The next morning, January 17, 2016, I found myself and my friend meeting Scot Rossillo at a random McDonalds on Long Island, NY in Massapequa at 7am — Scot’s favorite meeting spot. He is eccentric. Scot was running his own social media for The Bagel Store at the time, but I knew I wanted to jump on board to see if we could have some fun with it. I told him, “Scot, your bagels scream ‘Instagram.’ I need to get involved and help, what can we do?” His response was, “I just want the whole world to experience my passion for art through rainbow bagels. Tell me what we need to do.”
That morning, we exchanged logins. That same day, for fun, we sent a dozen rainbow bagels to Adriana Lima, FoodGod (Jonathan Cheban at the time), The Fat Jewish, and a few other rising instagram influencers in the local NYC area who could appreciate the art through bagels. That afternoon, both Adriana Lima & FoodGod had posted the bagel to their (chronological) static feeds. This was especially amazing for us because instagram stories did not exist at the time, so it was permanently on their feeds.
FoodGod’s instagram post of the rainbow bagel got the attention of Business Insider Food (Now ‘Food Insider’), and the next day, January 18, 2016, they called us to inquire about making a video of the inside of The Bagel Store and Scot making the bagels. His process and recipes are a secret, but he agreed to still do interviews and some shots of him making the bagels, because his ultimate goal was to share his passion for art through rainbow bagels to the world. We thought it would be a nice video to have for social content, but didn’t really think much of it at all.
Within that week, the video was filmed, and posted on Facebook on February 2, 2016. Within 24 hours the video was at 70M views. (It is now at 75M views). The social media for The Bagel Store was exploding and the phone was ringing off the hook. We were viral on Facebook, Twitter AND Instagram. We were LITERALLY reaching the whole world.
We had press inquiries from every publication imaginable and news stations locally and domestically. Publications were calling it a ‘unicorn food trend.’ I was on all platforms of social media around the clock handling this traffic as well as my other clients’ work.
Business Insider Food (Food Insider) was so blown away that they decided to release a second video, which was released February 4, 2016 and that amassed an additional 4.7M views. It was at this time, that I was in true disbelief. We all were.
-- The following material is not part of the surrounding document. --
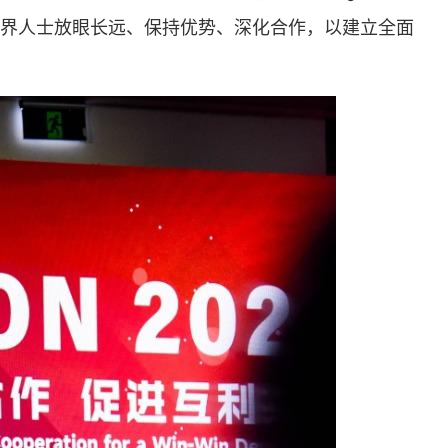
界人士放眼长远、保持优势、深化合作，以建立全面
To make matters even more unbelievable: when the second Food Insider video was released, CBS reached out because they wanted rainbow bagels in the SUPER BOWL team colors (Broncos vs Panthers) for them to air on the SUPER BOWL 50, which we did. It was aired on February 7, 2020. I found out that the average cost for an adbuy during the Super Bowl was approximately $5.25 million dollars. We just did it for free.
We just wanted to have fun and now the store couldn’t keep up. The line for The Bagel Store was a constant 3 hours long from when they opened, and Scot insisted that we make the bagels available domestically by shipping them to customers in the continental US. The online orders then backed up for weeks. Essentially we broke the internet and The Bagel Store had to shut down to catch up.
That same month, we started noticing copycats and more copycats around the world who could not seem to get the bagels to look or taste the exact same way that Scot’s bagels did. Rainbow food became a massive trend. Shortly after, Starbucks released the ‘Unicorn Frappuccino.’ That summer, we amicably decided to part ways.
When I look back on it, I can’t believe the massive amounts of people the bagel hit in such a short period of time. From the first Food Insider video to the Super Bowl was only 5 days, but the sensation was buzzing for months — even years. It was an incredibly wild ride — one so unexpected that, it almost seemed unreal.